-- Brief --
Each record that follows is to be reproduced character for character, pictures excepted.

-- Material supplied --
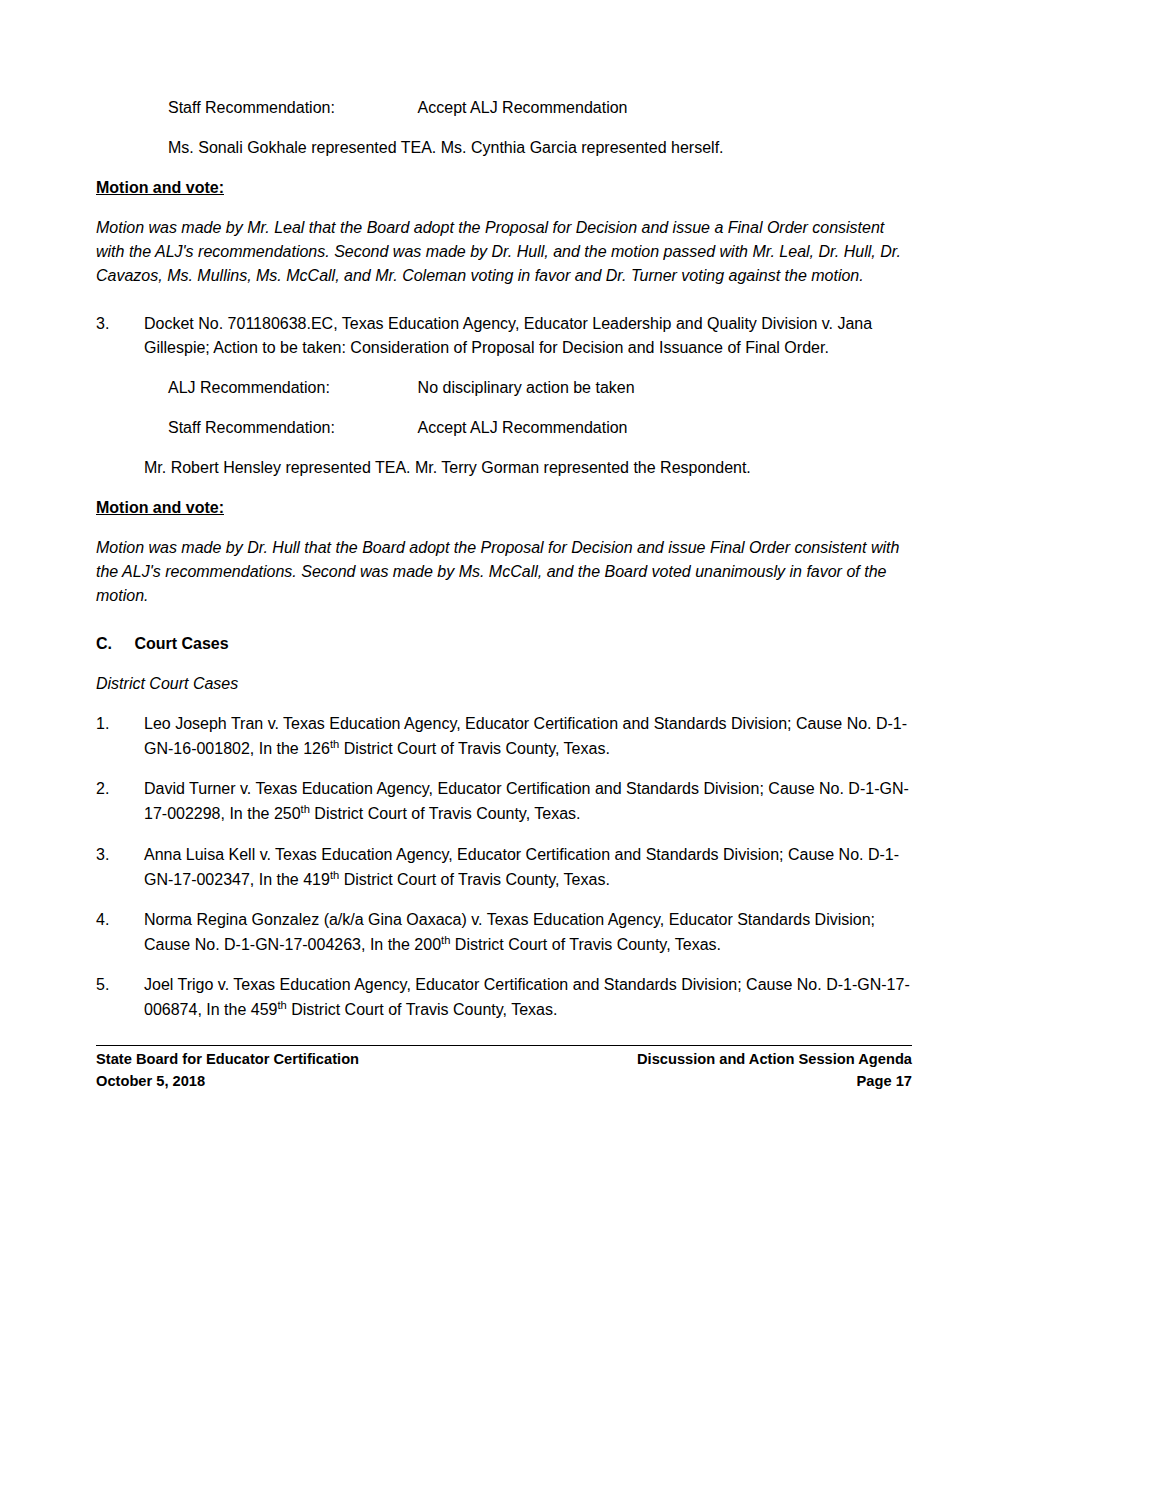Staff Recommendation: Accept ALJ Recommendation
Ms. Sonali Gokhale represented TEA. Ms. Cynthia Garcia represented herself.
Motion and vote:
Motion was made by Mr. Leal that the Board adopt the Proposal for Decision and issue a Final Order consistent with the ALJ's recommendations. Second was made by Dr. Hull, and the motion passed with Mr. Leal, Dr. Hull, Dr. Cavazos, Ms. Mullins, Ms. McCall, and Mr. Coleman voting in favor and Dr. Turner voting against the motion.
3.
Docket No. 701180638.EC, Texas Education Agency, Educator Leadership and Quality Division v. Jana Gillespie; Action to be taken: Consideration of Proposal for Decision and Issuance of Final Order.
ALJ Recommendation: No disciplinary action be taken
Staff Recommendation: Accept ALJ Recommendation
Mr. Robert Hensley represented TEA. Mr. Terry Gorman represented the Respondent.
Motion and vote:
Motion was made by Dr. Hull that the Board adopt the Proposal for Decision and issue Final Order consistent with the ALJ's recommendations. Second was made by Ms. McCall, and the Board voted unanimously in favor of the motion.
C.
Court Cases
District Court Cases
1.
Leo Joseph Tran v. Texas Education Agency, Educator Certification and Standards Division; Cause No. D-1-GN-16-001802, In the 126th District Court of Travis County, Texas.
2.
David Turner v. Texas Education Agency, Educator Certification and Standards Division; Cause No. D-1-GN-17-002298, In the 250th District Court of Travis County, Texas.
3.
Anna Luisa Kell v. Texas Education Agency, Educator Certification and Standards Division; Cause No. D-1-GN-17-002347, In the 419th District Court of Travis County, Texas.
4.
Norma Regina Gonzalez (a/k/a Gina Oaxaca) v. Texas Education Agency, Educator Standards Division; Cause No. D-1-GN-17-004263, In the 200th District Court of Travis County, Texas.
5.
Joel Trigo v. Texas Education Agency, Educator Certification and Standards Division; Cause No. D-1-GN-17-006874, In the 459th District Court of Travis County, Texas.
State Board for Educator Certification October 5, 2018
Discussion and Action Session Agenda Page 17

-- Solution to the problem --
Staff Recommendation: Accept ALJ Recommendation
Ms. Sonali Gokhale represented TEA. Ms. Cynthia Garcia represented herself.
Motion and vote:
Motion was made by Mr. Leal that the Board adopt the Proposal for Decision and issue a Final Order consistent with the ALJ's recommendations. Second was made by Dr. Hull, and the motion passed with Mr. Leal, Dr. Hull, Dr. Cavazos, Ms. Mullins, Ms. McCall, and Mr. Coleman voting in favor and Dr. Turner voting against the motion.
3.
Docket No. 701180638.EC, Texas Education Agency, Educator Leadership and Quality Division v. Jana Gillespie; Action to be taken: Consideration of Proposal for Decision and Issuance of Final Order.
ALJ Recommendation: No disciplinary action be taken
Staff Recommendation: Accept ALJ Recommendation
Mr. Robert Hensley represented TEA. Mr. Terry Gorman represented the Respondent.
Motion and vote:
Motion was made by Dr. Hull that the Board adopt the Proposal for Decision and issue Final Order consistent with the ALJ's recommendations. Second was made by Ms. McCall, and the Board voted unanimously in favor of the motion.
C.
Court Cases
District Court Cases
1.
Leo Joseph Tran v. Texas Education Agency, Educator Certification and Standards Division; Cause No. D-1-GN-16-001802, In the 126th District Court of Travis County, Texas.
2.
David Turner v. Texas Education Agency, Educator Certification and Standards Division; Cause No. D-1-GN-17-002298, In the 250th District Court of Travis County, Texas.
3.
Anna Luisa Kell v. Texas Education Agency, Educator Certification and Standards Division; Cause No. D-1-GN-17-002347, In the 419th District Court of Travis County, Texas.
4.
Norma Regina Gonzalez (a/k/a Gina Oaxaca) v. Texas Education Agency, Educator Standards Division; Cause No. D-1-GN-17-004263, In the 200th District Court of Travis County, Texas.
5.
Joel Trigo v. Texas Education Agency, Educator Certification and Standards Division; Cause No. D-1-GN-17-006874, In the 459th District Court of Travis County, Texas.
State Board for Educator Certification October 5, 2018
Discussion and Action Session Agenda Page 17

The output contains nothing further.